GIVEN PASSAGE:
= = = = =
Formally, \texttt{K} will be a numeric vector of length $\mathbf{card}(terms)$ whose $i^{th}$ entry is $k_i$. \texttt{K} uniquely specifies a set $activeTerms = {terms_i \:\forall \:i \:| k_i = 1 }$. Note that $activeTerms \subseteq terms$. Each binary variable $k_i$ should be initialized randomly as below:

K <- c(term1=rbinom(n=1, size=1, prob=0.5),
       term2=rbinom(n=1, size=1, prob=0.5),
       term3=rbinom(n=1, size=1, prob=0.5),
       term4=rbinom(n=1, size=1, prob=0.5),
       term5=rbinom(n=1, size=1, prob=0.5),
       term6=rbinom(n=1, size=1, prob=0.5),
       term7=rbinom(n=1, size=1, prob=0.5),
       term8=rbinom(n=1, size=1, prob=0.5),
       term9=rbinom(n=1, size=1, prob=0.5),
       term10=rbinom(n=1, size=1, prob=0.5),
       term11=rbinom(n=1, size=1, prob=0.5),
       term12=rbinom(n=1, size=1, prob=0.5),
       term13=rbinom(n=1, size=1, prob=0.5),
       term14=rbinom(n=1, size=1, prob=0.5),
       term15=rbinom(n=1, size=1, prob=0.5),
       term16=rbinom(n=1, size=1, prob=0.5),
       term17=rbinom(n=1, size=1, prob=0.5),
       term18=rbinom(n=1, size=1, prob=0.5),
       term19=rbinom(n=1, size=1, prob=0.5),
       term20=rbinom(n=1, size=1, prob=0.5),
       term21=rbinom(n=1, size=1, prob=0.5),
       term22=rbinom(n=1, size=1, prob=0.5),
       term23=rbinom(n=1, size=1, prob=0.5),
       term24=rbinom(n=1, size=1, prob=0.5),
       term25=rbinom(n=1, size=1, prob=0.5),
       term26=rbinom(n=1, size=1, prob=0.5),
       term27=rbinom(n=1, size=1, prob=0.5),
       term28=rbinom(n=1, size=1, prob=0.5),
       term29=rbinom(n=1, size=1, prob=0.5),
       term30=rbinom(n=1, size=1, prob=0.5))
= = = = =
DATASET:
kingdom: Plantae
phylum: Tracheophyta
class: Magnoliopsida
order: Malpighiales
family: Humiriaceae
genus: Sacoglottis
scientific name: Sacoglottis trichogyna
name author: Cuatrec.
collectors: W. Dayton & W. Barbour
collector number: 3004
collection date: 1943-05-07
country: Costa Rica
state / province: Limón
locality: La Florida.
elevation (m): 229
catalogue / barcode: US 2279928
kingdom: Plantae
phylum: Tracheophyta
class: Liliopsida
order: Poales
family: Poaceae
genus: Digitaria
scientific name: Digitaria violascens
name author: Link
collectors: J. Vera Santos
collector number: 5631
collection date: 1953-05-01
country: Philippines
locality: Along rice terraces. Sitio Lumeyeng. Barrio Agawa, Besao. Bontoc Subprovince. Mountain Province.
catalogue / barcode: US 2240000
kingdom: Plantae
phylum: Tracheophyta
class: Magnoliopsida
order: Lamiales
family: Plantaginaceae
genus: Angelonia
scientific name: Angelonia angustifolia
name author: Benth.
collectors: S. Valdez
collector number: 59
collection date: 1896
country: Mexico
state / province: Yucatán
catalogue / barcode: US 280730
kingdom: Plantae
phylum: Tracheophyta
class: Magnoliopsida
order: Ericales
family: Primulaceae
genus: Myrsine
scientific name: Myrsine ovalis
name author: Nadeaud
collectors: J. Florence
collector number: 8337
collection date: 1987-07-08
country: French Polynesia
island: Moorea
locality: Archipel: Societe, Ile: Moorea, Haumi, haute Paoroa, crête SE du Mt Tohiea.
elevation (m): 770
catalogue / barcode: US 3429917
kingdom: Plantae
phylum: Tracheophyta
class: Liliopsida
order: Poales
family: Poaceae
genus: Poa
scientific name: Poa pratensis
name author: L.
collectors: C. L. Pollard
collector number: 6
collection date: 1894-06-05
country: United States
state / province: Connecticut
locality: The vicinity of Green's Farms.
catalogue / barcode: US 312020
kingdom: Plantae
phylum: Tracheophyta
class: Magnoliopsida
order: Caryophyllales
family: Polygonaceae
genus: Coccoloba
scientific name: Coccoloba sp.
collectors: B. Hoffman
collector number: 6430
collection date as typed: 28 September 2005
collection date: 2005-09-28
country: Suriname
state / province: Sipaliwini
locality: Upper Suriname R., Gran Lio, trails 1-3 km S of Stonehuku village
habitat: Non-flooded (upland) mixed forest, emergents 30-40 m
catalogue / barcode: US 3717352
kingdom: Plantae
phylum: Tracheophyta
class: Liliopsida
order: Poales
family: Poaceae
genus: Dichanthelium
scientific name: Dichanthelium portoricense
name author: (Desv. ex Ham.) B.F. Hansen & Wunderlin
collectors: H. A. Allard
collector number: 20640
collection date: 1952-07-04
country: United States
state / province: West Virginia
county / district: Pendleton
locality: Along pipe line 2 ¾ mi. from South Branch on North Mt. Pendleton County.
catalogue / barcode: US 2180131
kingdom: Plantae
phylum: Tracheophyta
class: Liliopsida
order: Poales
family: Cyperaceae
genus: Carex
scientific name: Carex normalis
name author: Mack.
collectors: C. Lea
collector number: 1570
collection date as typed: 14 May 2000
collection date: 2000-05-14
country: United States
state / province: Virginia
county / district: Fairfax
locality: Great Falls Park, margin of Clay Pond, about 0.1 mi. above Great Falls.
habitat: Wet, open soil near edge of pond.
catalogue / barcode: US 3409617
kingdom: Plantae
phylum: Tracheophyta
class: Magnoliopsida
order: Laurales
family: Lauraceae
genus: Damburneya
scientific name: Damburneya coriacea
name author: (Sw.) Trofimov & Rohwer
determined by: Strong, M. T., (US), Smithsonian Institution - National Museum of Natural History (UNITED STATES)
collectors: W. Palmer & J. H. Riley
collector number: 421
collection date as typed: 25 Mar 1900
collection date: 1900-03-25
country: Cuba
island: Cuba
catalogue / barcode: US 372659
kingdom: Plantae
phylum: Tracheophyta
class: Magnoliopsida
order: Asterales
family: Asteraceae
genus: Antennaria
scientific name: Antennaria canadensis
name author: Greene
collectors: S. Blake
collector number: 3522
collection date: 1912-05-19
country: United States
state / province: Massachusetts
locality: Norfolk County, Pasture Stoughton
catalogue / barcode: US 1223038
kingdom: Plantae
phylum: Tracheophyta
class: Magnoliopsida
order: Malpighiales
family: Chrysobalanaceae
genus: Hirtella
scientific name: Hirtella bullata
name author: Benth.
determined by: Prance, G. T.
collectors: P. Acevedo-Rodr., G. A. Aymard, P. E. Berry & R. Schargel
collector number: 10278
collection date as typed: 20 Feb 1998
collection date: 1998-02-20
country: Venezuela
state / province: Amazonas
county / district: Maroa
= = = = =
REQUIRED WORK:
Return the full passage on randomly initializing the vector K above, reproducing every character, including the LaTeX and the R code, without any changes.

SOLUTION FOR THIS TASK:
Formally, \texttt{K} will be a numeric vector of length $\mathbf{card}(terms)$ whose $i^{th}$ entry is $k_i$. \texttt{K} uniquely specifies a set $activeTerms = {terms_i \:\forall \:i \:| k_i = 1 }$. Note that $activeTerms \subseteq terms$. Each binary variable $k_i$ should be initialized randomly as below:

K <- c(term1=rbinom(n=1, size=1, prob=0.5),
       term2=rbinom(n=1, size=1, prob=0.5),
       term3=rbinom(n=1, size=1, prob=0.5),
       term4=rbinom(n=1, size=1, prob=0.5),
       term5=rbinom(n=1, size=1, prob=0.5),
       term6=rbinom(n=1, size=1, prob=0.5),
       term7=rbinom(n=1, size=1, prob=0.5),
       term8=rbinom(n=1, size=1, prob=0.5),
       term9=rbinom(n=1, size=1, prob=0.5),
       term10=rbinom(n=1, size=1, prob=0.5),
       term11=rbinom(n=1, size=1, prob=0.5),
       term12=rbinom(n=1, size=1, prob=0.5),
       term13=rbinom(n=1, size=1, prob=0.5),
       term14=rbinom(n=1, size=1, prob=0.5),
       term15=rbinom(n=1, size=1, prob=0.5),
       term16=rbinom(n=1, size=1, prob=0.5),
       term17=rbinom(n=1, size=1, prob=0.5),
       term18=rbinom(n=1, size=1, prob=0.5),
       term19=rbinom(n=1, size=1, prob=0.5),
       term20=rbinom(n=1, size=1, prob=0.5),
       term21=rbinom(n=1, size=1, prob=0.5),
       term22=rbinom(n=1, size=1, prob=0.5),
       term23=rbinom(n=1, size=1, prob=0.5),
       term24=rbinom(n=1, size=1, prob=0.5),
       term25=rbinom(n=1, size=1, prob=0.5),
       term26=rbinom(n=1, size=1, prob=0.5),
       term27=rbinom(n=1, size=1, prob=0.5),
       term28=rbinom(n=1, size=1, prob=0.5),
       term29=rbinom(n=1, size=1, prob=0.5),
       term30=rbinom(n=1, size=1, prob=0.5))